The Bible and Anarchy
Jacques Ellul was a Christian anarchist, and he wrote a nifty little book about his reasons: Anarchy and Christianity. It's not the greatest book in the world, but it reads smoothly and its arguments are easy to follow.
Essentially, Ellul, a Bible-first Protestant, musters "for" and "against" scriptural arguments. The "against" arguments are well known, I think: Paul's pro-government passages in Romans Chapter 13: there is no authority that does not come from God; 1 Peter 2:13: be subject to the king as supreme"; Jesus' "Render unto Caesar." But he does a decent job of refuting them as "pro-government" positions, especially Jesus' statement about returning Caesar's coins.
He spends more time pointing out the anarchist themes of the Bible. The best known is God's words to Samuel when the Israelites demand a king in the first book of Samuel. God tells them that the Israelites can have a king, as long as they're aware of the immense suffering that will result from it (the king will take your daughters for his harem, etc.). He also points out that, throughout the rest of the Old Testament, there is consistently a prophet that acts as a counterpoise to each king, and that the prophets almost exclusively oppose the king. He concludes, with justification I think, "As I see it, these facts manifest in an astounding way the constancy of an antiroyalist if not an antistatist sentiment."

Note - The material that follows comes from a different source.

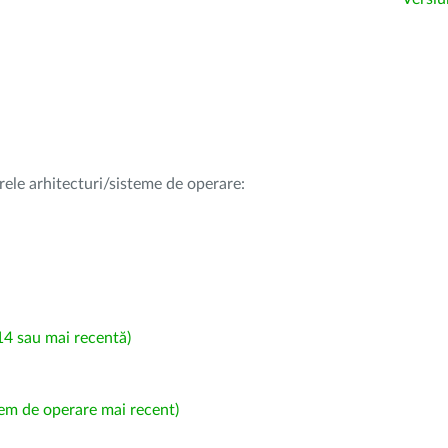
rele arhitecturi/sisteme de operare:
4 sau mai recentă)
em de operare mai recent)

But the part I found most compelling was his examination of Jesus' temptation in the wilderness. The devil took Jesus to a high mountain and showed him all the kingdoms of the world and said, "I will give you all these things, if you will prostrate yourself and worship me" (Matthew 4:8-9). Or more poignantly: "I will give you all this power and the glory of these kingdoms, for it has been given to me, and I give it to whom I will" (Luke 4:6-7).
Ellul points out the obvious: According to this incident, the devil controls the governments of the world. That's why he can give them to Jesus. There are countervailing arguments here (e.g., the devil is a liar, but then again, if he's a liar, the offer wouldn't qualify as a temptation), but I'd never considered the devil's undisputed claims in this well-known story.
Ellul also spends a lot of time examining Jesus' words during His Passion (which, coincidentally, made the book good reading during the Triduum). Ellul's conclusion about the attitude Jesus displayed toward government authority seems spot on: Jesus' attitude is, at best, ironic (He says Pilate's authority comes from His Father, but implies that His (Jesus') authority is greater), and probably closer to downright contemptuous (his silence).
Anyway, there's a lot of fodder in the little book for the Christian who wants to think hard about anarchy. Recommended for people in that little intellectual nook of the world.